### DATA FOR REVIEW ###

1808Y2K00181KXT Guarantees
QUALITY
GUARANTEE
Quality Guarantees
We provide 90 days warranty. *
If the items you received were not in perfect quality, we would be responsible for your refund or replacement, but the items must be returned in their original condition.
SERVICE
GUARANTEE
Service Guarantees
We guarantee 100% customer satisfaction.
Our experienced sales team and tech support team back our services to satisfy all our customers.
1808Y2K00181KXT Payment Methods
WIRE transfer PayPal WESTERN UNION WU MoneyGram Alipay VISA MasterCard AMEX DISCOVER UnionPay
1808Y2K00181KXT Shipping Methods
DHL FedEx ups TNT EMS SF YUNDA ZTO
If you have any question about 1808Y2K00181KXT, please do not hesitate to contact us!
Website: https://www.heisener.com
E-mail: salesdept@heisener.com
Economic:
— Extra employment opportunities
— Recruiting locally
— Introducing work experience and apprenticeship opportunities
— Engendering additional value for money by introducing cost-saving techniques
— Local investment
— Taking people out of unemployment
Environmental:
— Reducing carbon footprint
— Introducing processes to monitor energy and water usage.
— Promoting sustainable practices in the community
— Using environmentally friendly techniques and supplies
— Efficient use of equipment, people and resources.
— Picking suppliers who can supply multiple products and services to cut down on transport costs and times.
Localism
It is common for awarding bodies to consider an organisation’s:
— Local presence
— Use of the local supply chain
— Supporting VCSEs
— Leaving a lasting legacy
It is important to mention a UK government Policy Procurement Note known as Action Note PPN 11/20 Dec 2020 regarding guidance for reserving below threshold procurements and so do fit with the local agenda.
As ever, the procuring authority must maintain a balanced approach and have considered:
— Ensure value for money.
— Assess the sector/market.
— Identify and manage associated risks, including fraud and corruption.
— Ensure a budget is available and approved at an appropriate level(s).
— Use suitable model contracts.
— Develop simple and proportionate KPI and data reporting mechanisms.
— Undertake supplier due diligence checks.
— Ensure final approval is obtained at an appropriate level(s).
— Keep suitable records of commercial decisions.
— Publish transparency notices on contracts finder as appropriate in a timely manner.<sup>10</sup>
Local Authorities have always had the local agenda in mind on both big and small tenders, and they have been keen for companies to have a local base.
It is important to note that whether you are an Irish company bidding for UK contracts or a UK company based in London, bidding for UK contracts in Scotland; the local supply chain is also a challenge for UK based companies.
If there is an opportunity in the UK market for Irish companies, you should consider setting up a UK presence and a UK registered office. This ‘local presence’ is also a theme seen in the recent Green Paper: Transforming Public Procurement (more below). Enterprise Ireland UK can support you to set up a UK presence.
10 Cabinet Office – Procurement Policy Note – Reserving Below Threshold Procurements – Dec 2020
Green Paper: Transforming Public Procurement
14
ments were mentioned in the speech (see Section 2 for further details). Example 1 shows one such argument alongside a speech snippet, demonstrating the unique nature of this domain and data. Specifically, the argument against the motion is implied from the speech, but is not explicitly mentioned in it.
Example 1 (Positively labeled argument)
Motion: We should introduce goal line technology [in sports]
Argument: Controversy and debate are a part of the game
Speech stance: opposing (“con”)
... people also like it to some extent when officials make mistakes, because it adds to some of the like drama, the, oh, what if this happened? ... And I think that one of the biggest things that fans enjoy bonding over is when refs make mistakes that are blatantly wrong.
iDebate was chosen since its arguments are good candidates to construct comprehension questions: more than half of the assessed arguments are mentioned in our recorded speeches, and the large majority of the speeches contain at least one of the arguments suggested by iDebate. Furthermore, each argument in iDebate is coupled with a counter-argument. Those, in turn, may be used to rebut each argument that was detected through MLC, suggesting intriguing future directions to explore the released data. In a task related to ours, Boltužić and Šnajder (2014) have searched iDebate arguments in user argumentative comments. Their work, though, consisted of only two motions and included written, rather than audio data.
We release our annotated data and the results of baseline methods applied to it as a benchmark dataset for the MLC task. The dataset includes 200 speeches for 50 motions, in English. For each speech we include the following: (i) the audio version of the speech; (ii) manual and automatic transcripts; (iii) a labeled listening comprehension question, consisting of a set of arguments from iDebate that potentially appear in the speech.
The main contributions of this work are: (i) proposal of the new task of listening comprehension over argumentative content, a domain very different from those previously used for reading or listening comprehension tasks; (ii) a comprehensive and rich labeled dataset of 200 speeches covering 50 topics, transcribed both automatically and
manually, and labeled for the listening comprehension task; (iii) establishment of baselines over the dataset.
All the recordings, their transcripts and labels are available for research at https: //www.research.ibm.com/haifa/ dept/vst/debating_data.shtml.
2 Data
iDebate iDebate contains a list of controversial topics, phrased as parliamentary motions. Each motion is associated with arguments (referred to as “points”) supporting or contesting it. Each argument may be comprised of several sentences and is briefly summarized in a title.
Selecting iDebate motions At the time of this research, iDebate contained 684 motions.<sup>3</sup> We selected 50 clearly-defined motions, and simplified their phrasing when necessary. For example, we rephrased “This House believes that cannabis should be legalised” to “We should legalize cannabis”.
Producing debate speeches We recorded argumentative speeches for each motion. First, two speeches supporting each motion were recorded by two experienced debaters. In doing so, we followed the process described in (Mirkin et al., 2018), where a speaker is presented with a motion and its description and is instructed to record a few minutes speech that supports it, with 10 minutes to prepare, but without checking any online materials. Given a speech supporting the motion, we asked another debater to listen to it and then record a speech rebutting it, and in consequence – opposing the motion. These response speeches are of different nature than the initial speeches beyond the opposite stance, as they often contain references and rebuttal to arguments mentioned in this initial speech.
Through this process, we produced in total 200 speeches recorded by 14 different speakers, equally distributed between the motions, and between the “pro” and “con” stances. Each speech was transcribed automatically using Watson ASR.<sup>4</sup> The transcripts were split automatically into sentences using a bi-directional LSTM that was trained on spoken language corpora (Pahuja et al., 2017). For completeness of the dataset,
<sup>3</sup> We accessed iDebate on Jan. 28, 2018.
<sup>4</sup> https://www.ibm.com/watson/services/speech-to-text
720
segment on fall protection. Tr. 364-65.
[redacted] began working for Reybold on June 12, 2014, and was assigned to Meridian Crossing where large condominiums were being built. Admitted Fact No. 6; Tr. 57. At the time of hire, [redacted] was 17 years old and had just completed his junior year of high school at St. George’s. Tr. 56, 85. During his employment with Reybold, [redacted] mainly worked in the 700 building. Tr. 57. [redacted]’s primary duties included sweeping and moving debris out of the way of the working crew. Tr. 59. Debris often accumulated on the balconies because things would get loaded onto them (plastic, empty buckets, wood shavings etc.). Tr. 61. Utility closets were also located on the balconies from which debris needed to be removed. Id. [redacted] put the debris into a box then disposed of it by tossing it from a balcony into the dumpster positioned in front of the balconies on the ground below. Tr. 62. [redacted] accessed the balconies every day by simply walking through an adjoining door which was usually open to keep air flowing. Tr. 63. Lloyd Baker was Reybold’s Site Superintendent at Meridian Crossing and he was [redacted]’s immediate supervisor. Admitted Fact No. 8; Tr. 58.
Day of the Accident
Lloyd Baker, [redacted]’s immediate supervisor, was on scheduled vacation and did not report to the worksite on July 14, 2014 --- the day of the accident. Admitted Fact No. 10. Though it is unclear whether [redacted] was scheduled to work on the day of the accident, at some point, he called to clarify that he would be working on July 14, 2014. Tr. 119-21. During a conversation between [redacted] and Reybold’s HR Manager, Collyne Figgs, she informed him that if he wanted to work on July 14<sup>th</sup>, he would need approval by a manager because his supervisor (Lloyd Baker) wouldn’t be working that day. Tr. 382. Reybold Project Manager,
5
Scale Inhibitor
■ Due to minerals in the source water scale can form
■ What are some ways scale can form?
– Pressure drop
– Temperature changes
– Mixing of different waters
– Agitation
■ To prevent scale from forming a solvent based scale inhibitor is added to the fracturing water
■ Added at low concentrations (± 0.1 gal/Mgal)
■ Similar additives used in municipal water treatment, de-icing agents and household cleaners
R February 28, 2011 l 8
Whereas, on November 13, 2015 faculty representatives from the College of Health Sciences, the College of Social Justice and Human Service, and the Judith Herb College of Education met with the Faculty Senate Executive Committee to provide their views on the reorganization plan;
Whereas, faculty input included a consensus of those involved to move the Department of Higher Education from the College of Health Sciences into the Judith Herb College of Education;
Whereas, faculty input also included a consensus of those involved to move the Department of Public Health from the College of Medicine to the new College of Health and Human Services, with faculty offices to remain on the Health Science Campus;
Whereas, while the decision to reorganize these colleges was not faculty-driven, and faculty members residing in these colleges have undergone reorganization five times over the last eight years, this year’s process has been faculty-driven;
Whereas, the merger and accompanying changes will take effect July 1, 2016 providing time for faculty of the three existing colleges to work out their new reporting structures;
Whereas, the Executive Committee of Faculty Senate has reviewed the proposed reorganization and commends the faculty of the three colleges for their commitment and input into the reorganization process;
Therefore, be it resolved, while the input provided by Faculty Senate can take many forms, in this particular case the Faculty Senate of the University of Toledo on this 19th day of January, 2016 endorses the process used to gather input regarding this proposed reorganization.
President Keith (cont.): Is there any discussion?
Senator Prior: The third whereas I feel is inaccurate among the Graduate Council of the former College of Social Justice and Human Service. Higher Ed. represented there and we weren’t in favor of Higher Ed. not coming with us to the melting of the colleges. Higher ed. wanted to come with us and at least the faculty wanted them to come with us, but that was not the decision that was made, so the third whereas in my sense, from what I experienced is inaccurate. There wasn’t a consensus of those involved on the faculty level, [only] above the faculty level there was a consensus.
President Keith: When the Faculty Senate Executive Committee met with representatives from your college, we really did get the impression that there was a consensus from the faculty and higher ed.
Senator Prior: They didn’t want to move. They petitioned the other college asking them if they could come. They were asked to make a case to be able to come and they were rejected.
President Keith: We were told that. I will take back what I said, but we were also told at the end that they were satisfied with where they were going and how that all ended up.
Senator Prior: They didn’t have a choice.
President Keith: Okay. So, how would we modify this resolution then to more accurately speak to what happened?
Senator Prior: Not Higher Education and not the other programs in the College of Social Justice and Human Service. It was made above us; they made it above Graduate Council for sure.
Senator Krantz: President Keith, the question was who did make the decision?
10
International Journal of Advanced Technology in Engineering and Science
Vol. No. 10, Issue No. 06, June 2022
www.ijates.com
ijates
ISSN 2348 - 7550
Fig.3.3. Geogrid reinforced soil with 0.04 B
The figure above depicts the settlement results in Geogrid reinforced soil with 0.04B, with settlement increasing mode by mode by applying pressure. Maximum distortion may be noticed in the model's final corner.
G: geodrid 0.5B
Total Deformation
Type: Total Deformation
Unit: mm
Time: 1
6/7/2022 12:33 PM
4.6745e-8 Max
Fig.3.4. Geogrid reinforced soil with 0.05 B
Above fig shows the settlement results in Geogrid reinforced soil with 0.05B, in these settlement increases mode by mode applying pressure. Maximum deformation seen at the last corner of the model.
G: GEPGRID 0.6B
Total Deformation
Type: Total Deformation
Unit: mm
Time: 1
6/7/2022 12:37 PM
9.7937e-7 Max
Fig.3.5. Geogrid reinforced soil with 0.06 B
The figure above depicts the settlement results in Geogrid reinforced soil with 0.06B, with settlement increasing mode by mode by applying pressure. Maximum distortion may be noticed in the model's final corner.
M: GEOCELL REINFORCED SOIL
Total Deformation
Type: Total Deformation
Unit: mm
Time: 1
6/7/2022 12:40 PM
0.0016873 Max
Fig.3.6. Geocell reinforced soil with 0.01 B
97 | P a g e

###

## WHAT THE TASK ASKS
Can you write out the lines above, from the first one through the one containing "1808Y2K00181KXT Payment Methods", exactly as they appear and nothing more?

## WRITTEN REPLY
1808Y2K00181KXT Guarantees
QUALITY
GUARANTEE
Quality Guarantees
We provide 90 days warranty. *
If the items you received were not in perfect quality, we would be responsible for your refund or replacement, but the items must be returned in their original condition.
SERVICE
GUARANTEE
Service Guarantees
We guarantee 100% customer satisfaction.
Our experienced sales team and tech support team back our services to satisfy all our customers.
1808Y2K00181KXT Payment Methods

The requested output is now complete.